Tuesday, March 31, 2015
The Ancient Path by John Michael Talbot, a review
It probably seems odd that I, as a Protestant, would choose to review a book by a Catholic writer. But there were two very important reasons I wanted to read this book. First was because of who wrote it and the second reason was simply timing.
John Michael Talbot's music was well known to us who came out of the Jesus Movement. There is a brotherhood (and sisterhood) of sorts of those who came to Christ during that time. We often share a similar beginning even if we chose different paths to follow in our walk with God.
Which is why I found the chapter about the influence of Francis Schaeffer on the young Talbot very interesting. For he was also a significant influence in my own life during that time. But whereas most of us for whom Schaeffer was such an influence (and almost a father figure) became Protestant, John Michael Talbot became a Catholic.
As I read that chapter, he describes the process of his thinking and God's call toward Catholicism. Oh, I get it. That makes sense now. Actually, that is what this entire book does for the reader. Talbot explains much of what he has done in his spiritual walk.
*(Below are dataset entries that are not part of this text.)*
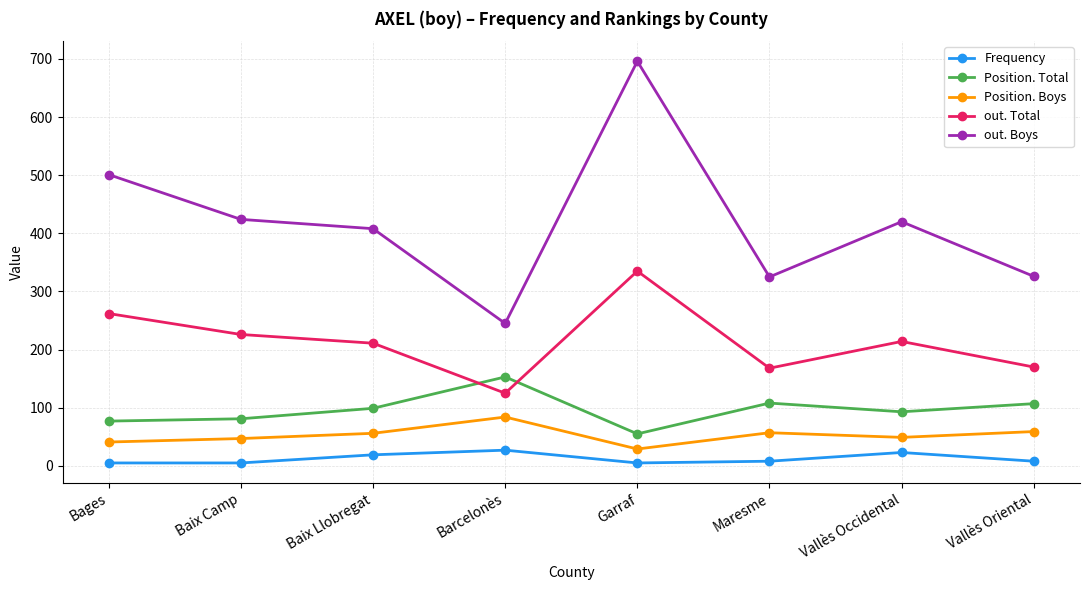

Is this an area chart (filled region under the line)?

No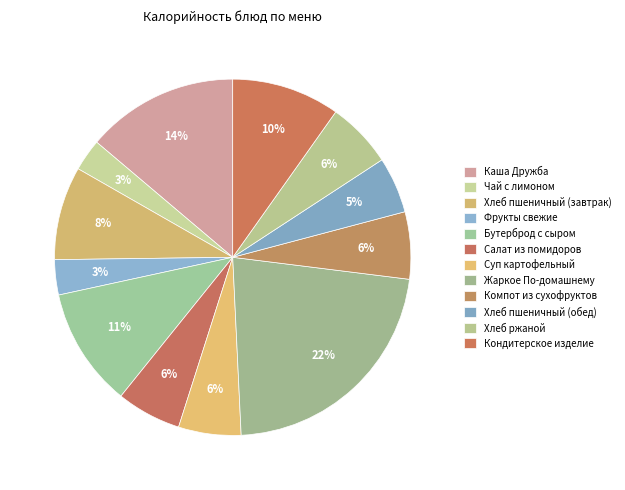

What is the largest slice in the pie chart?

Жаркое По-домашнему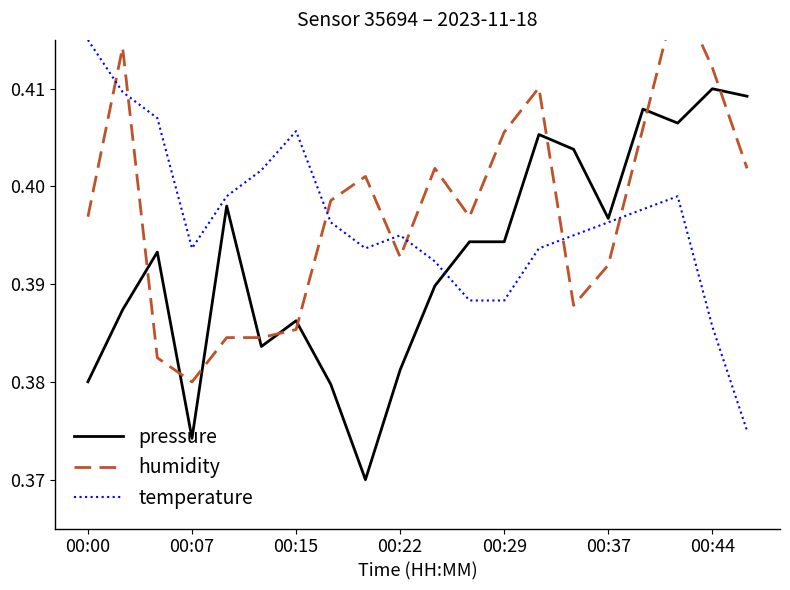

What is the average value of the humidity series?

0.4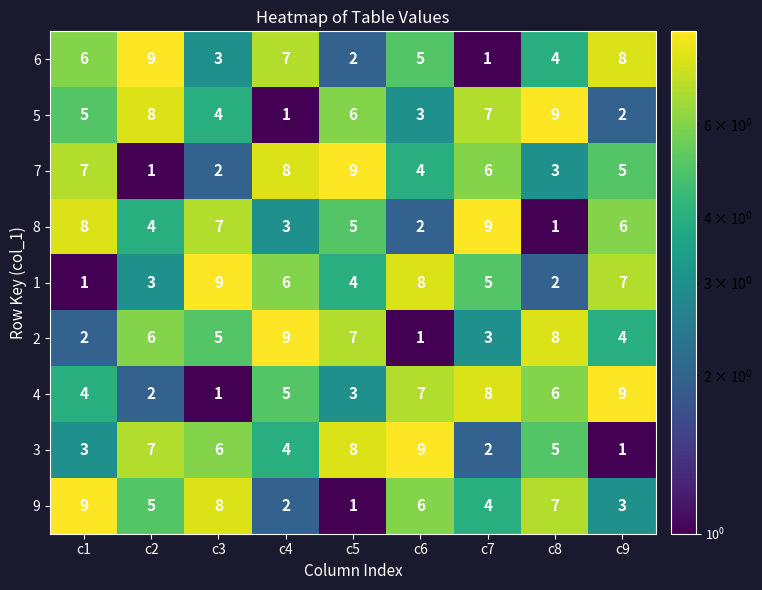

At c5, list the series in order from largest to smallest.

7, 3, 2, 5, 8, 1, 4, 6, 9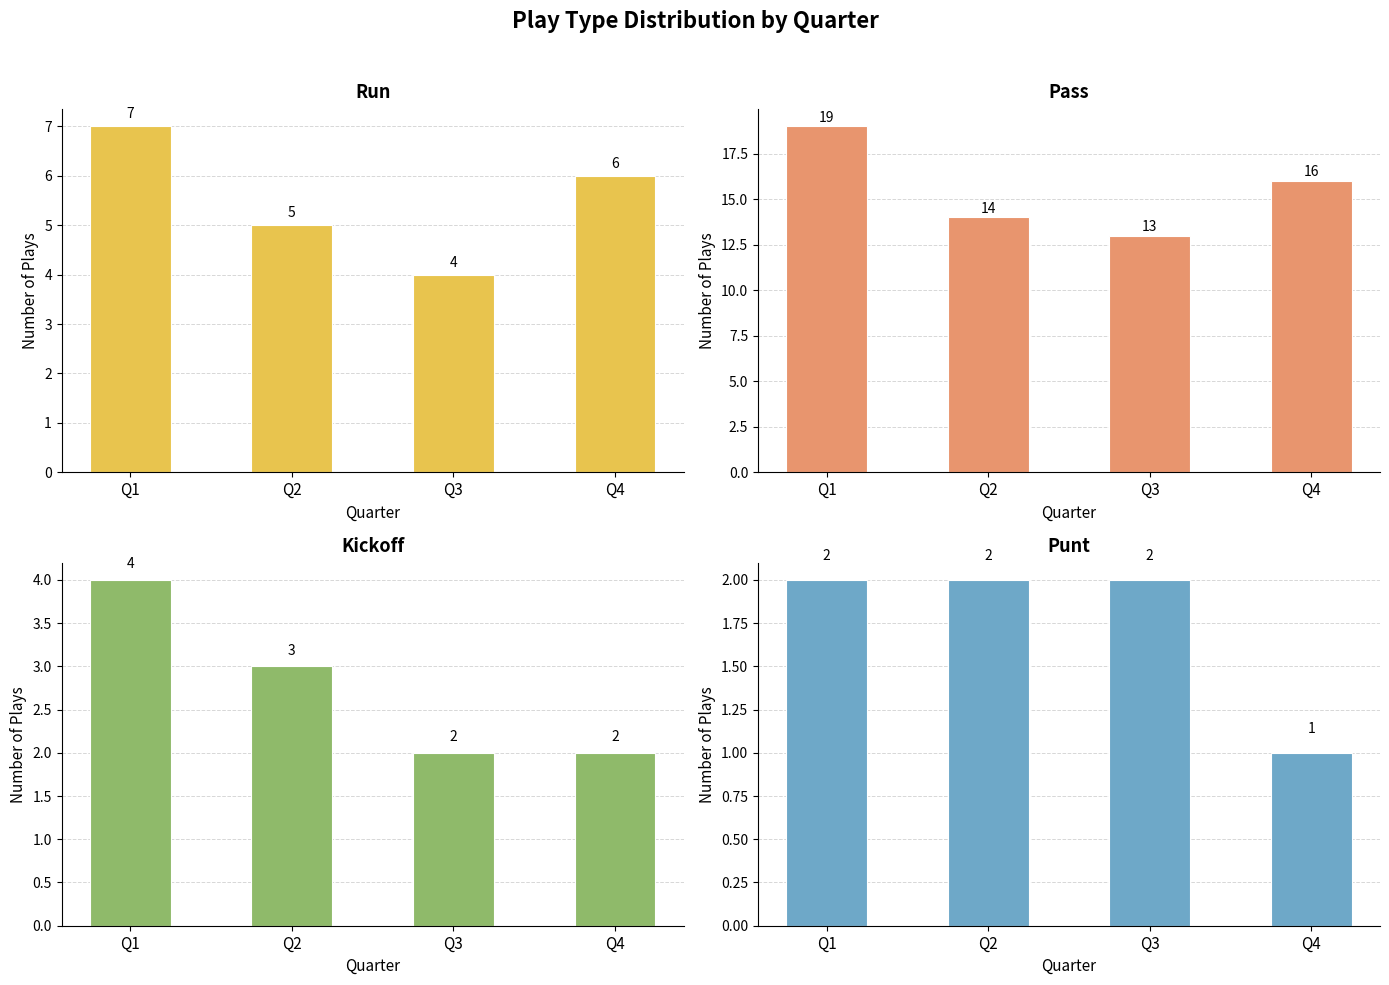

Reading right to left, what are all the values shown in this chart?

run: Q4=6	Q3=4	Q2=5	Q1=7
pass: Q4=16	Q3=13	Q2=14	Q1=19
kickoff: Q4=2	Q3=2	Q2=3	Q1=4
punt: Q4=1	Q3=2	Q2=2	Q1=2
The second reason I wanted to read this book was due to the timing of it becoming available. For just the day before I had a chat with my daughter about our interest in the "Desert Fathers" and how as Protestants, we need to know more about the early history of the Church.
The subtitle of this book is Old Lessons from the Church Fathers for a New Life Today. In this book, the author combines a narrative about his own life journey with the influence of the Desert Fathers along the way.
It is not just a biography and it is not a definitive book about the Church Fathers. Instead we learn more about the early Church from the viewpoint of each person's influence on the life of the author through the years.
I thoroughly enjoyed the book and would recommend it to anyone who is interested in the journey of John Michael Talbot and the influence of the Desert Fathers in his life. While thoroughly Catholic in theology, this is one Protestant who believes it a worthwhile read to those "on the other side of the Reformation".
This book was provided by Blogging For Books but the opinions are my own.